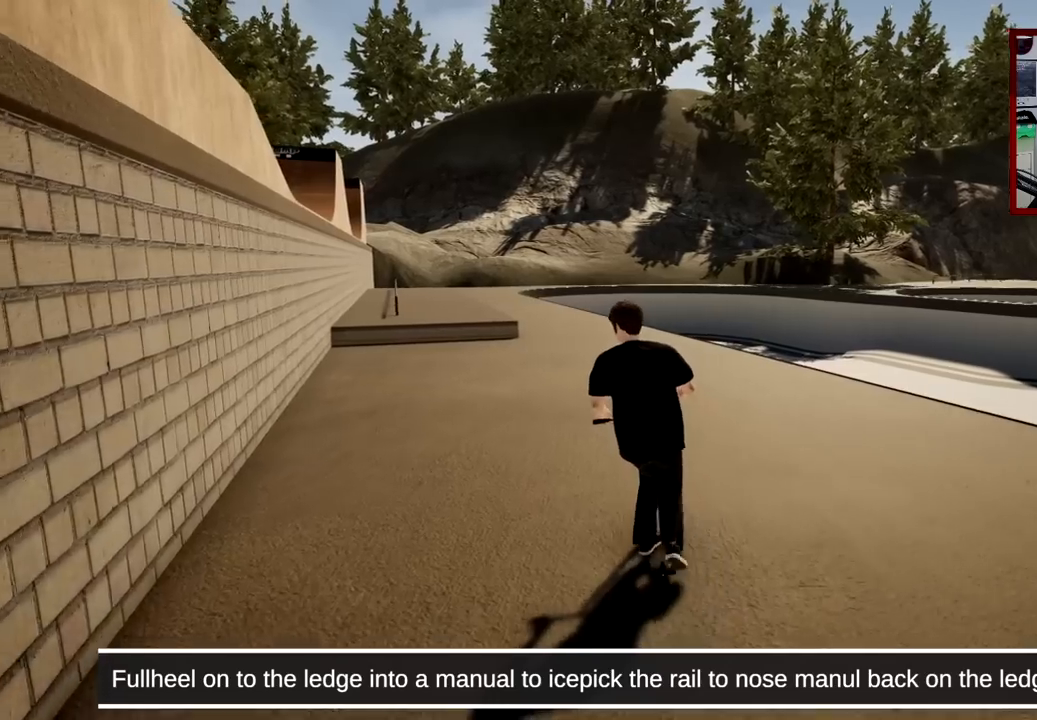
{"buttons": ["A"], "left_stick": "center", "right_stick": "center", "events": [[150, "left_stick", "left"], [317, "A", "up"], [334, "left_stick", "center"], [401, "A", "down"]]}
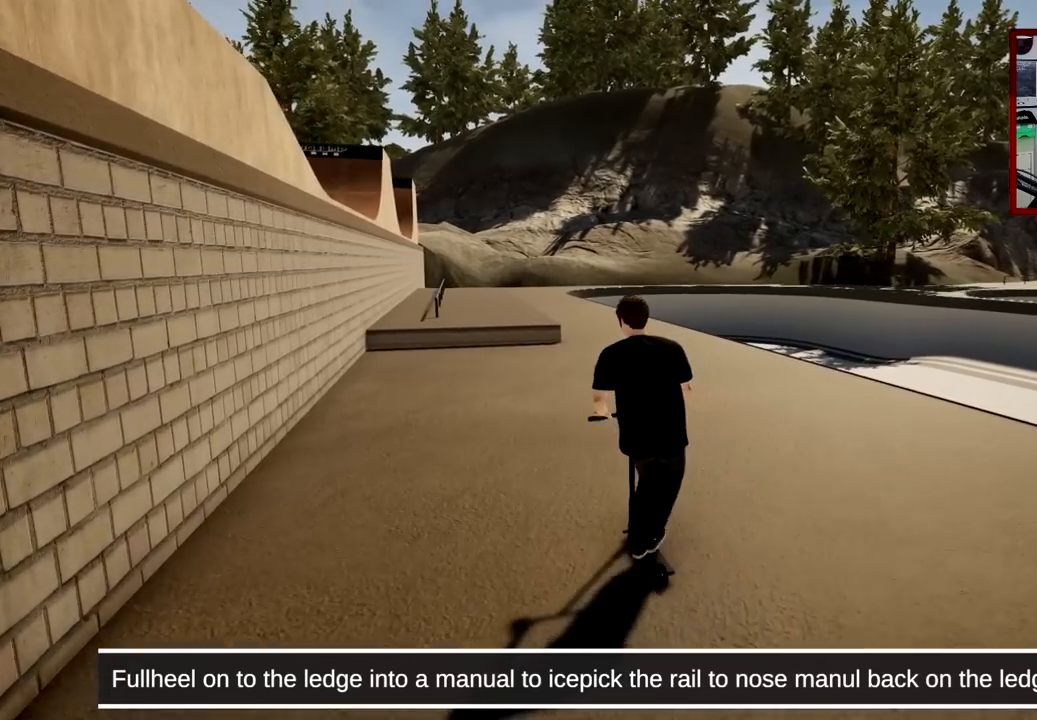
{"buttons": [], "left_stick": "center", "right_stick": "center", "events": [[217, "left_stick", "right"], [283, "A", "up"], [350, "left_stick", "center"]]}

---

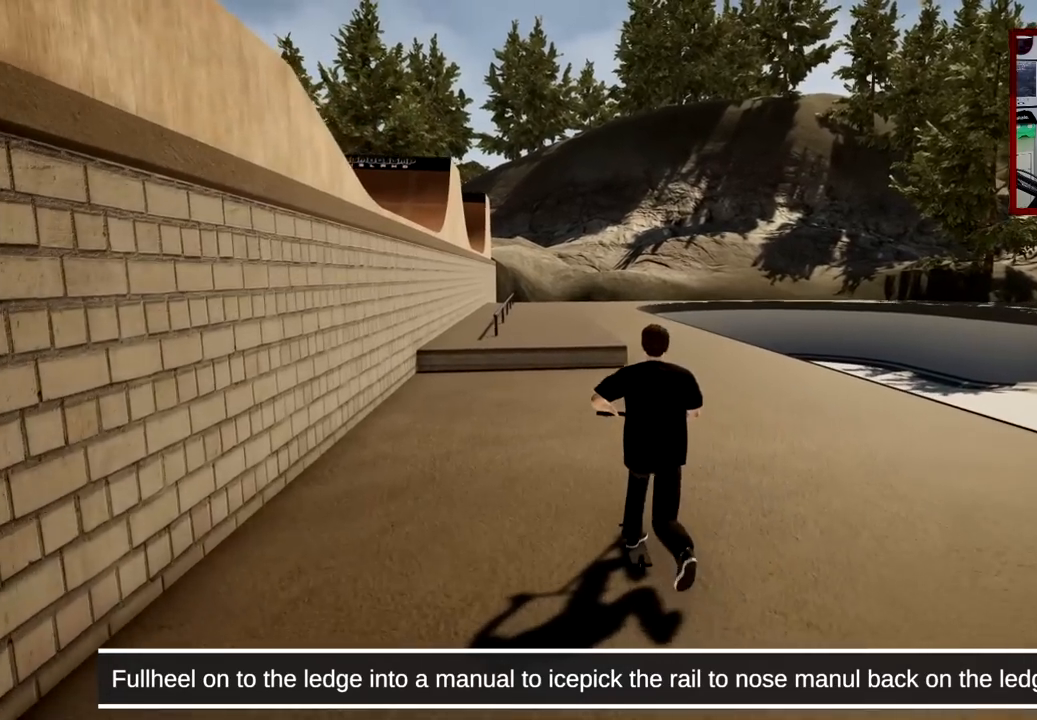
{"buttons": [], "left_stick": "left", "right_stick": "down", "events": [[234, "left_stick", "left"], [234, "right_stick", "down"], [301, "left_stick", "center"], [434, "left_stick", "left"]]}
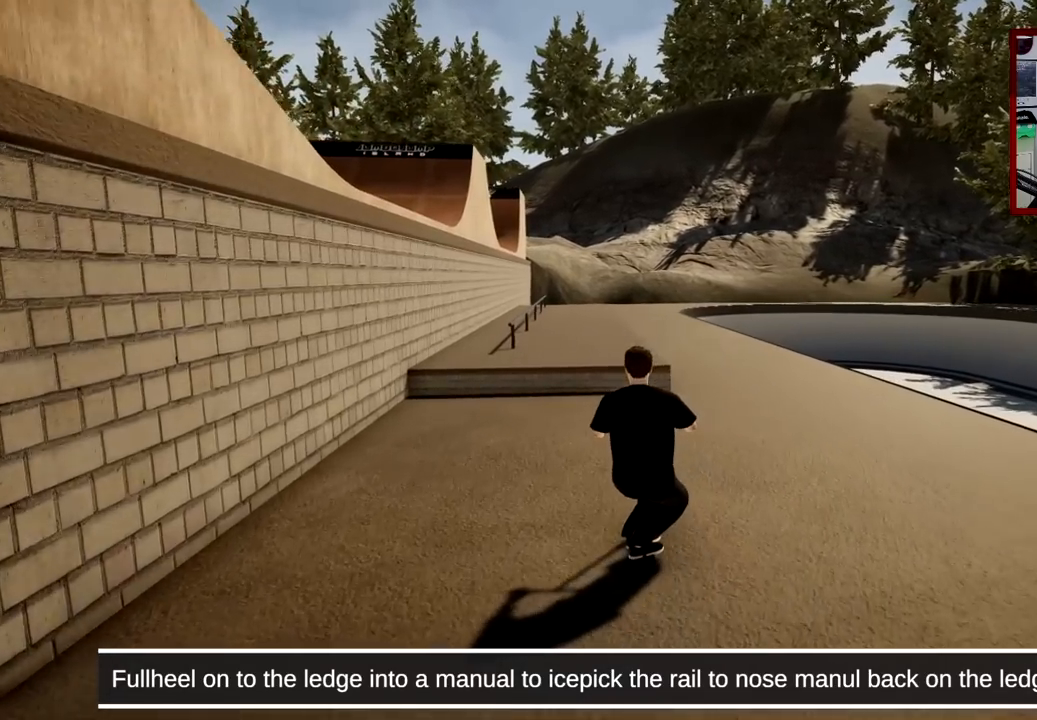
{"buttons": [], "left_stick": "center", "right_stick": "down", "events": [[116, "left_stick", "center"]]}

---

What needs to be done:
Within the listing, how many lines hold the word "down"? Only the number is to be given.

Response to this task:
3